Oscar Vélez orders another round of empanadas, sending the waitress off before returning to his argument Medellín is the safest city in the world. Medellín, once murder capital of the world… Medellín, home of Pablo and Gisela, the notorious latter-century drug lords whose graves Oscar took us to… Medellín, where in Parque Lleras, yards away from us, there is a recent memorial to the victims of a car bomb… this is the safest city in the world? How do we accept this when hours earlier, Oscar snuck us into an unauthorized tour of Pablo Escobar’s cathedral prison in the mountains? Because, Oscar explains, you must follow my rules to make it true.
Oscar’s Rules for Surviving Medellín:
- Do not look at Colombian women. They are the most beautiful women in the world, yes, but they are not for you.
- If you must look at a Colombian woman, do not speak to her. If she says hola, you say adios. If she is drowning and says ayuadame, you say vaya con dios.
- If you must speak to a Colombian woman, do not make friends.
- If you must make friends, stay in public and do not be alone and do not accept drinks.
- If you must make friends, do not accept invitation to go home with Colombian woman. Especially if she is from Cali.
- If you must make friends, do not invite a Colombian woman to your hotel room. Especially if she is from Cali.
- If you must invite a Colombian woman to your hotel room, she must wait in lobby as you put money and documents in safe.
- If you must invite a Colombian woman to your hotel room, absolutamente do not have sex.

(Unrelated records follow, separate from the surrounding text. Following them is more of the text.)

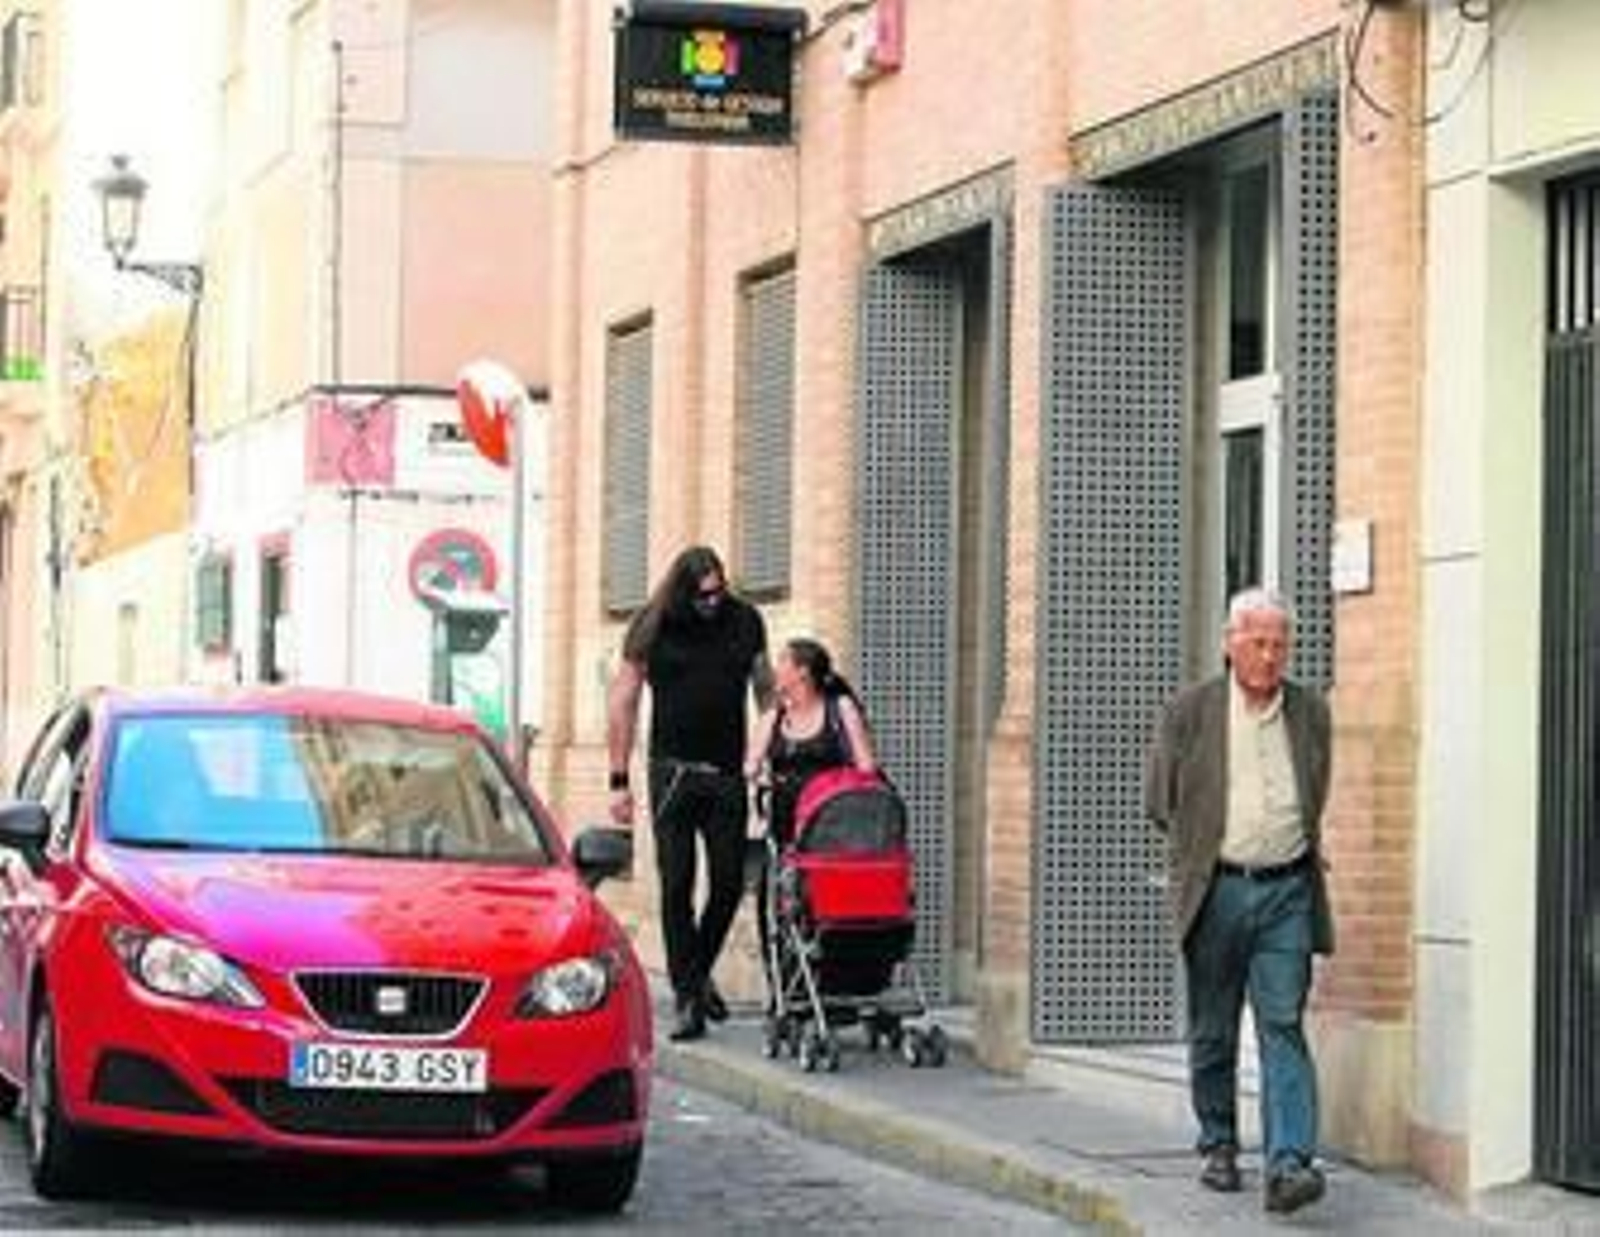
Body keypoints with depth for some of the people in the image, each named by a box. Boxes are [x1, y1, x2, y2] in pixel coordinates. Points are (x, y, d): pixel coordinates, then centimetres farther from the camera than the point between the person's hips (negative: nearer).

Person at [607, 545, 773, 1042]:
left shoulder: (745, 621, 5)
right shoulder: (653, 628, -2)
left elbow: (765, 687, 16)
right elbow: (622, 700, 0)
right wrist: (619, 781, -4)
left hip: (728, 773, 2)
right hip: (673, 771, -2)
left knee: (730, 883, 2)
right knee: (676, 885, -4)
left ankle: (699, 973, 25)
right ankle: (687, 996, 1)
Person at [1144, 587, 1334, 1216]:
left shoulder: (1311, 712, 7)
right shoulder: (1189, 711, 0)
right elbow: (1160, 804, 7)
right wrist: (1210, 840, 11)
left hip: (1287, 889, 0)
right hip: (1215, 890, 0)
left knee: (1284, 1027, -8)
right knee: (1213, 1032, 9)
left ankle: (1289, 1163, -15)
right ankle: (1218, 1146, 25)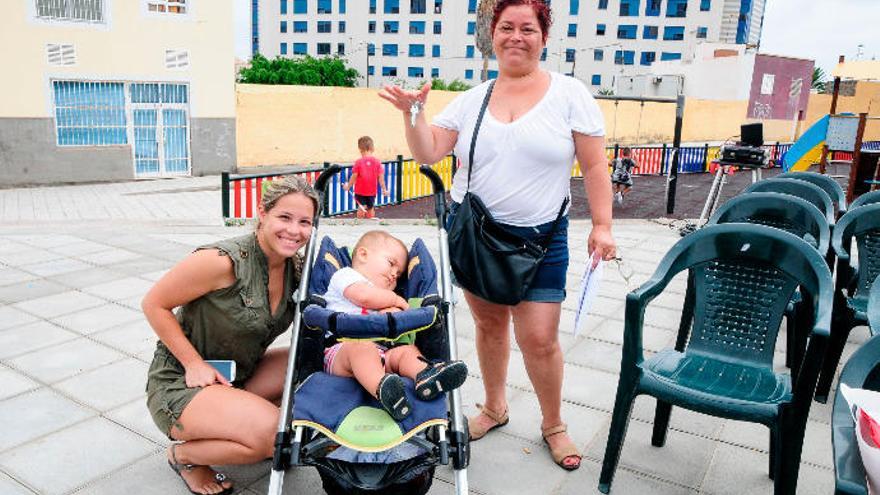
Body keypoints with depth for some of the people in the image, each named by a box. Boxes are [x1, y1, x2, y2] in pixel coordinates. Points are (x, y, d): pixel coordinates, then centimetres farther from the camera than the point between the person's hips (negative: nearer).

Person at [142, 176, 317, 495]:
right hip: (180, 385, -7)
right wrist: (195, 364, -19)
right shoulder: (225, 261, -25)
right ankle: (184, 454, 1)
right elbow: (154, 304, -15)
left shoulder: (296, 268, -4)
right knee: (273, 433, -28)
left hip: (237, 378, 7)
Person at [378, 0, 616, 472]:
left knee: (539, 339, -3)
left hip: (539, 238, -3)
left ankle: (554, 425, 23)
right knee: (489, 324, 15)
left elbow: (594, 166, -3)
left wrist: (602, 225, -9)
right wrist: (412, 113, -15)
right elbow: (427, 153, 1)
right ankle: (494, 407, 37)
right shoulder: (472, 99, 5)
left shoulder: (570, 94, -3)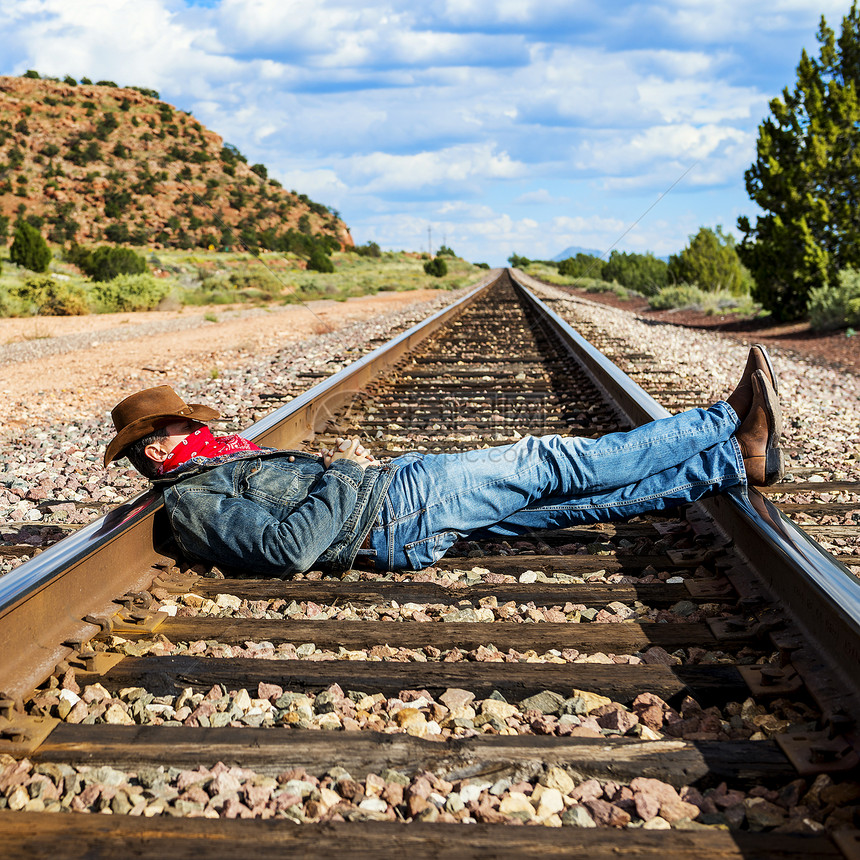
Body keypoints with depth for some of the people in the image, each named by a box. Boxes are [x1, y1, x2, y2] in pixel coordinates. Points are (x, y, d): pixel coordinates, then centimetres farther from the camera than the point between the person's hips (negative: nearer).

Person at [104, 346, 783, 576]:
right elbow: (290, 549, -27)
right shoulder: (193, 503, -13)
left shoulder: (211, 472, 18)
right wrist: (345, 477, -15)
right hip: (402, 514, -9)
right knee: (552, 463, -6)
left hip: (392, 489, 9)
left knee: (576, 501, 4)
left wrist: (341, 461, 5)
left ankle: (738, 460, 6)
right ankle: (731, 425, 4)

“If you must have sex…” Captain Dick interrupts Oscar, “wear a condom or The Hague will hunt your ass down and make you take a paternity test.” The captain shrugs, confiding, “It’s in the Geneva Convention. Trust me, guys, I studied international law.”
- Never travel anywhere alone.
- Do not dress like a tourist.
- Do not get drunk.
- Do not leave hotel after dark.
“But in the game of Hearts…” Captain Dick explains, “You can ‘shoot the moon’. If you fail at every rule, you actually win.”
“And if you eat after midnight you turn into a Gremlin.” Isy says with mild perturbance. “Come on, Oscar, you’re being too Old Testament, Testamente Viejo, eh? It’s like sending a scout troop into the woods and telling them not to experiment giving themselves sleeping-bag hand-jobs with melted-marshmallow. Hog nog roggin’ roy, man! We might as well go home!”
“Or Cartagena…” Captain Dick posits with a wide-faced grin.